▶ **WHAT YOU ARE ASKED TO DO**: All the data should be repeated exactly. Any image in it is left out.

*** COLLECTED DATA ***

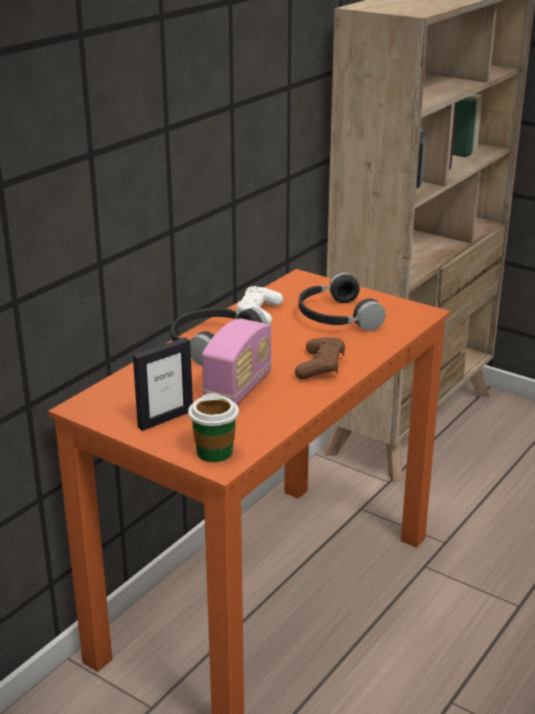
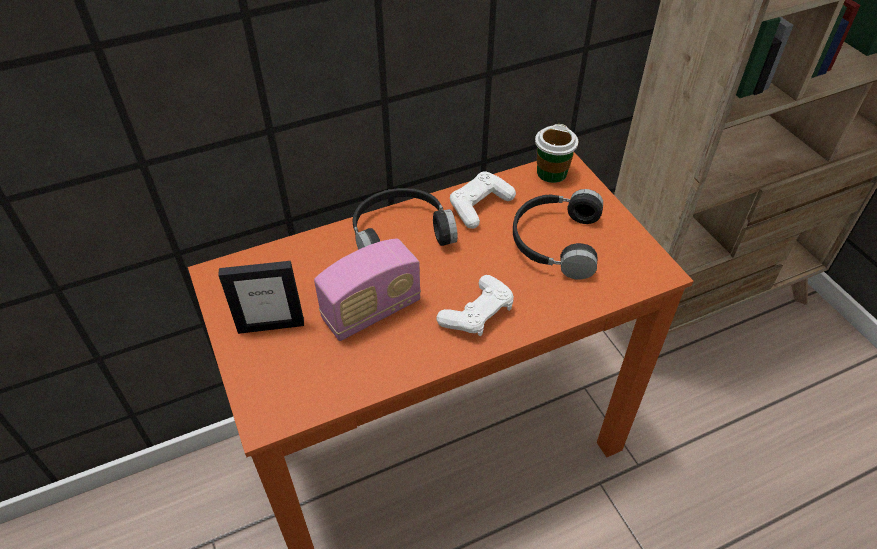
camera: 30 degrees right, 20 degrees up
cup [188,393,239,462] -> cup moved to [535,124,578,183]
brown game controller [295,337,345,379] -> white game controller [436,275,514,336]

*** End of COLLECTED DATA ***

▶ **WRITTEN SOLUTION**:
camera: 30 degrees right, 20 degrees up
cup [188,393,239,462] -> cup moved to [535,124,578,183]
brown game controller [295,337,345,379] -> white game controller [436,275,514,336]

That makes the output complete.